The first person I encountered at a recent holiday party was my friend and colleague, Andy Kinmonth. We exchanged the usual pleasantries and when I asked him how he was, he replied, “I’m great!” He asked about me and I replied with a much less enthusiastic, “I’m okay” and then I proceeded to tell him about some of my burdens and troubles.
Andy listened intently and compassionately as he always does, and then he told me that he, too, could point to the things in his life that weren’t going so well, including serious health concerns with family members. And then he said that even though those things are happening, he has decided that he’s great.
I’ve thought a lot about that conversation, and how much I can learn from it. Andy is a wise man and I learn from him all the time, but this lesson hit hard. It’s not that life for me has been terrible of late – not at all. I am blessed with a beautiful family, warm home, enough food, meaningful work, and the list goes on. And I’ve also experienced some setbacks in the past few months and they’ve brought me down.

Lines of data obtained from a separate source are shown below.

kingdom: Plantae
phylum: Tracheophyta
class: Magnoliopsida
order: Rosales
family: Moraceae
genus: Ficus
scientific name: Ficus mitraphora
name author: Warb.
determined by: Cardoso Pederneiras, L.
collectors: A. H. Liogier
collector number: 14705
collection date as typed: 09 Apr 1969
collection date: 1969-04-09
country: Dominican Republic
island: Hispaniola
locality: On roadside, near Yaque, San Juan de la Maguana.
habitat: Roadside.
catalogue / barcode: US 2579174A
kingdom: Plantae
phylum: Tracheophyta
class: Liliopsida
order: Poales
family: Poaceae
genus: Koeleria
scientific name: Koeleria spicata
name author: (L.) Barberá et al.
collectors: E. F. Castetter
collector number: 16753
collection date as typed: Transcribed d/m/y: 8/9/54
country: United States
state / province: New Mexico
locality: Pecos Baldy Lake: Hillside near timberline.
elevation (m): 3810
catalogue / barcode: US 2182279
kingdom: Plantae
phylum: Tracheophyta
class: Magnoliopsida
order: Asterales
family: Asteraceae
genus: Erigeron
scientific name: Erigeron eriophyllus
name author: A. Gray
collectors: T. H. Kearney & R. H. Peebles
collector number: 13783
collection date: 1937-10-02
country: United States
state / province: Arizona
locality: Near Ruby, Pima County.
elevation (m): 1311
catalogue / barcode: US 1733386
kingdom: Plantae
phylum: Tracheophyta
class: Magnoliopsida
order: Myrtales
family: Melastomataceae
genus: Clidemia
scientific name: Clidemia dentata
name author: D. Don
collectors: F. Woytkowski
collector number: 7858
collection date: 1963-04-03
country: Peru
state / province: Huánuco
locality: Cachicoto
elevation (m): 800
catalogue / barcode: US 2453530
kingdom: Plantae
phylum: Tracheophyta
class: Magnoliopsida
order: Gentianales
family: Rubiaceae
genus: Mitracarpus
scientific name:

Now, I’m a positive person in general; I naturally find the good news even in negative situations, and I’m optimistic about the future (some would argue unrealistically so). So where along the way did I forget that I can choose my response to the situation around me? That’s what my conversation with Andy reminded me: that there is actually space between what happens to us and how we react to it. Sometimes we forget that, but we do have a choice. (If this sounds familiar, it may be because you recognize it as Stephen Covey’s Habit 1: Be Proactive, from The 7 Habits of Highly Effective People. He’s even got a diagram in there of stimulus --> freedom to choose --> response.)
To be clear, it’s not about denying or avoiding negative feelings; we’re human, we experience a wide range of emotions, and we ought to feel them. Rather, what Andy reminded me is that I don’t have to unpack and live in the negativity; I can choose a different response. (I also recognize that for people with depression or other mental illness, the choice may not be as apparent and sometimes help is needed to get back on track.)
The tradition in my family since I can remember is to end each year with each person sharing their “Highs and Lows”. (Years ago my sister-in-law recommended that we also look forward and share our hopes for the New Year, which has been a welcome addition.) It seems that every time we do this the Highs outnumber the Lows. Of course we always acknowledge the Lows thoughtfully, and the Highs are shared with smiles and excitement, storytelling and reminiscing.
I don’t know exactly what I’ll share in the coming week, but I do know that I have more Highs than Lows, and that one of my aims for 2018 is to do a better job of remembering that.
May you enjoy a wonderful Christmas and holiday season.
And when you take stock of 2017, I hope you find many happy memories to savor.
My warmest wishes for a healthy and rewarding New Year.